A different yet equally controversial take on reality is provided by Alison Jackson’s Queen Playing with Corgis (2007), in which a footman in livery is about to throw a ball for two dogs while the monarch, wearing wellies, looks on. This appears to be a classic paparazzi shot, using a telephoto lens from between the railings at Sandringham to catch its victim off-guard, revealing what we always suspected about her. Except it isn’t. It’s an ironic staging using a lookalike. Jackson specialises in irreverent pseudo “pap shots.” Her portfolio includes Mick Jagger having Botox injections, George W Bush in the Oval Office struggling to solve a Rubik’s Cube, Prince William semi-naked trying on a crown in front of a mirror and, perhaps most memorably, the Queen reading a magazine on the loo.

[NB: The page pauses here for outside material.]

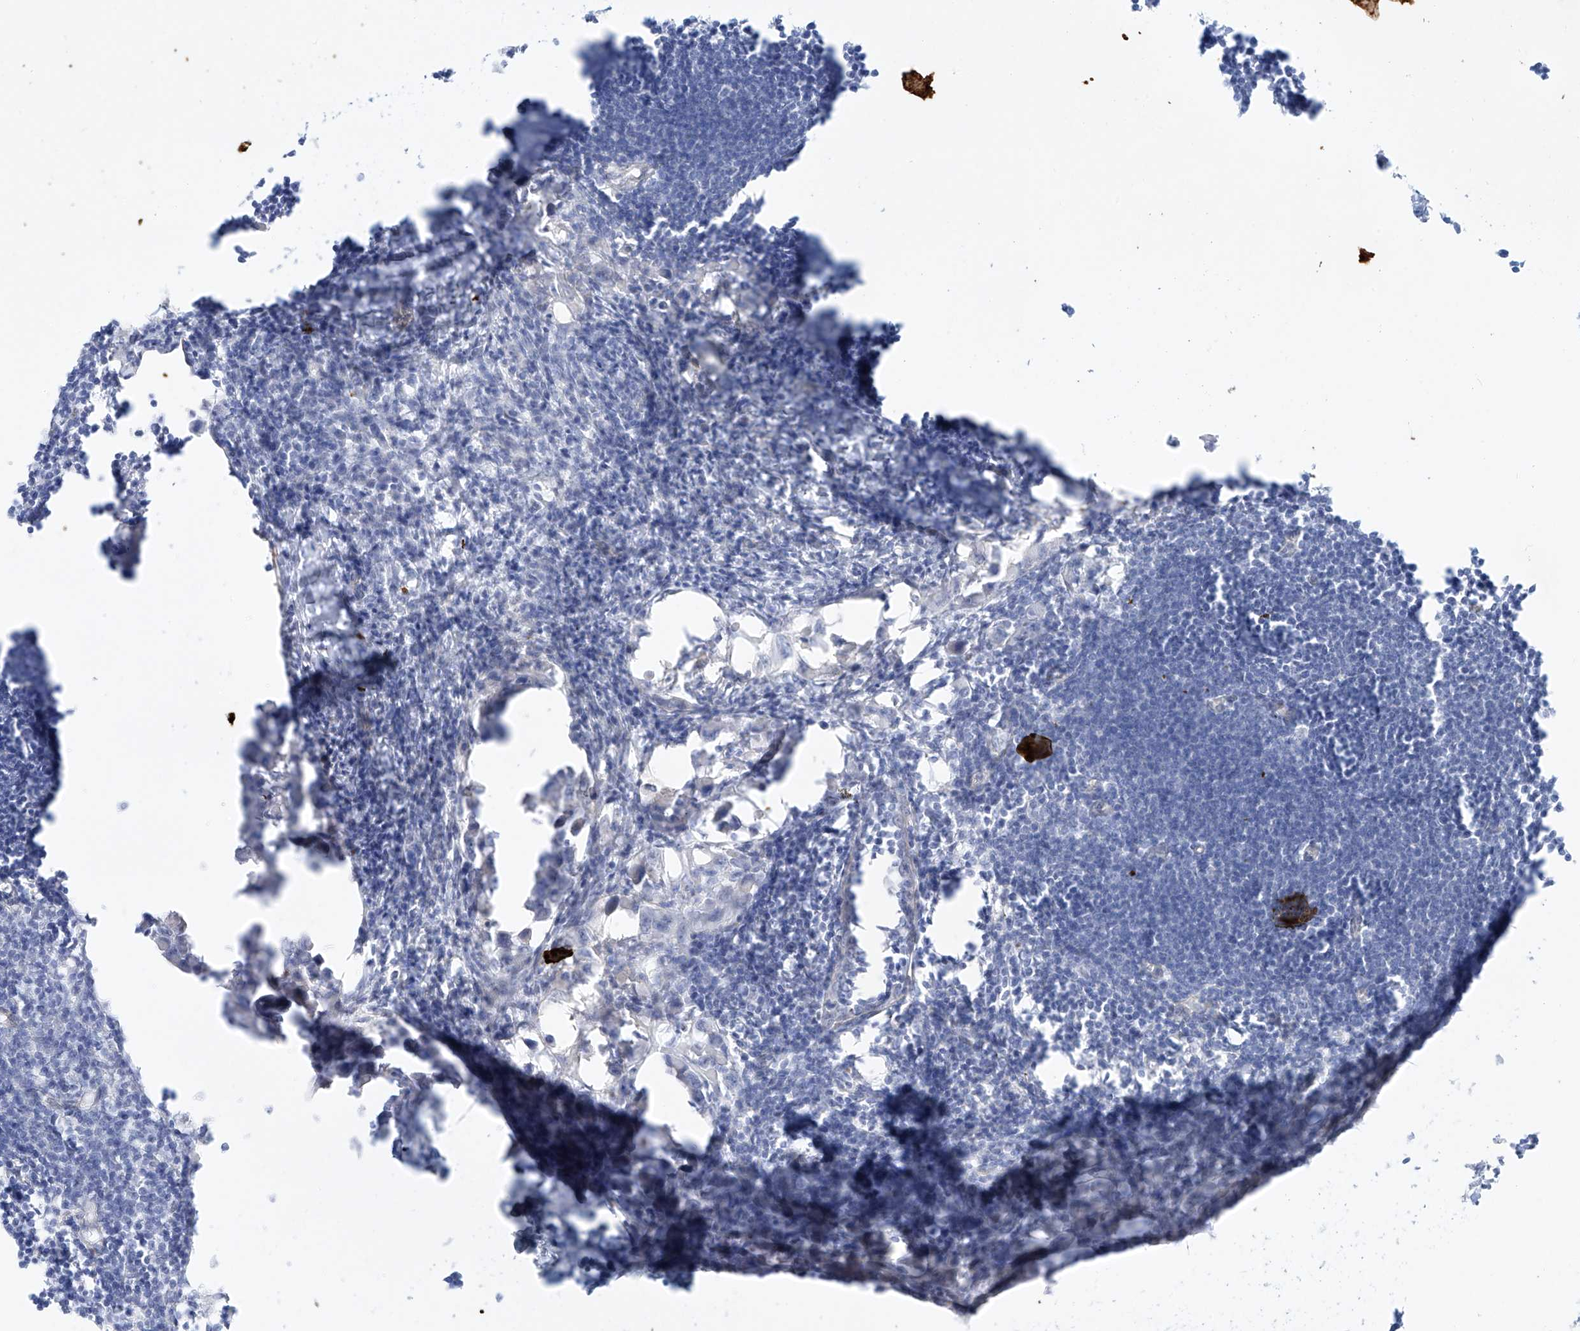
{"staining": {"intensity": "negative", "quantity": "none", "location": "none"}, "tissue": "lymph node", "cell_type": "Germinal center cells", "image_type": "normal", "snomed": [{"axis": "morphology", "description": "Normal tissue, NOS"}, {"axis": "morphology", "description": "Malignant melanoma, Metastatic site"}, {"axis": "topography", "description": "Lymph node"}], "caption": "Immunohistochemistry (IHC) histopathology image of benign lymph node stained for a protein (brown), which displays no staining in germinal center cells. (DAB IHC visualized using brightfield microscopy, high magnification).", "gene": "REEP2", "patient": {"sex": "male", "age": 41}}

The people captured in photographs can’t see you observing them, which makes it a near perfect medium for the sexual voyeur. Since photography’s inception, pornographers have exploited its seeming ability to reveal what you wouldn’t otherwise have seen—hence the tradition of “what the butler saw.” But having given us a peep at the birth of a pornographic tradition with explicit Victorian stereographic images, the curators shy away from following through this historical trajectory. A fuller history of photographic voyeurism would be closer to the censor’s radar, and would be impossible to show in a major gallery.
Weegee—the pseudonym of American photographer Arthur Fellig—had a police radio, and used it to beat New York cops to crime scenes. He knew all about our fascination with death and suffering. In his classic 1941 shot Their First Murder, excited rubber-necking children crowd each other to get a view of the out-of-frame corpse. It is easy to be horrified by this bloodthirsty mob, but there is something of those children in all of us. And witnessing the effects of violence through photographs can simultaneously serve moral ends. Nick Ut’s unforgettable record of a child running from a napalm attack in south Vietnam—also on display here—helped change the public perception of a war.
The photographic theorists are partly right, of course. Without independent information about what is in front of the lens, we never know exactly what we’re looking at. But as this exhibition shows, that needn’t stop us enjoying and learning from our imaginative engagement with what we think we can see.